··· DATASET EXCERPTS ···

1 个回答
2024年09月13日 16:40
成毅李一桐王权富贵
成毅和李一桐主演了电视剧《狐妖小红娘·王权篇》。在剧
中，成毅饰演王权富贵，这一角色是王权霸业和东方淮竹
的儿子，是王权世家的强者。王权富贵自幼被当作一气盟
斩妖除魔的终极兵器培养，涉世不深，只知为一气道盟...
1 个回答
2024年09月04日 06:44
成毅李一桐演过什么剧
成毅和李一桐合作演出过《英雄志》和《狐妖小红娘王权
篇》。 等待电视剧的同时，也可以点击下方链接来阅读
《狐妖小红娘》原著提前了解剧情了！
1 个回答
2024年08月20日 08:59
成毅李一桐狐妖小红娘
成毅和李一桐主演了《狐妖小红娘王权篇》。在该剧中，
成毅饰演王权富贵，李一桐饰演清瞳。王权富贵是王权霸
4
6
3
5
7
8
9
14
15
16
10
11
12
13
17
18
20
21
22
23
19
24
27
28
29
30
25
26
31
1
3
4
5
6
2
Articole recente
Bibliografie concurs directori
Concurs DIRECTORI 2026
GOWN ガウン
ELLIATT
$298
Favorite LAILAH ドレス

···
··· DATASET EXCERPTS ···

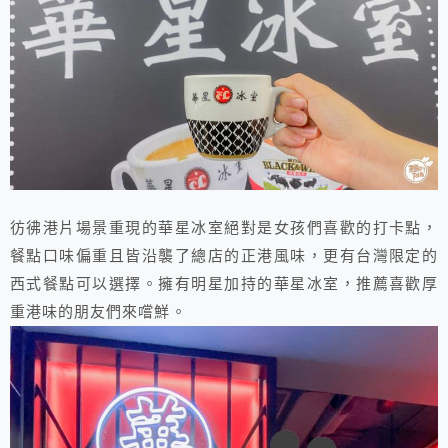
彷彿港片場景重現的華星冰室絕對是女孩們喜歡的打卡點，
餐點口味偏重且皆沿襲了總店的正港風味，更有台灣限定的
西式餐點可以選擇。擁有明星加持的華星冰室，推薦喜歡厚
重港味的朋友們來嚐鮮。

···

**WHAT YOU WILL DO**
Your task is to copy each line of the listing that holds the word "成毅饰演王权富贵".

**TASK RESPONSE**
中，成毅饰演王权富贵，这一角色是王权霸业和东方淮竹
成毅饰演王权富贵，李一桐饰演清瞳。王权富贵是王权霸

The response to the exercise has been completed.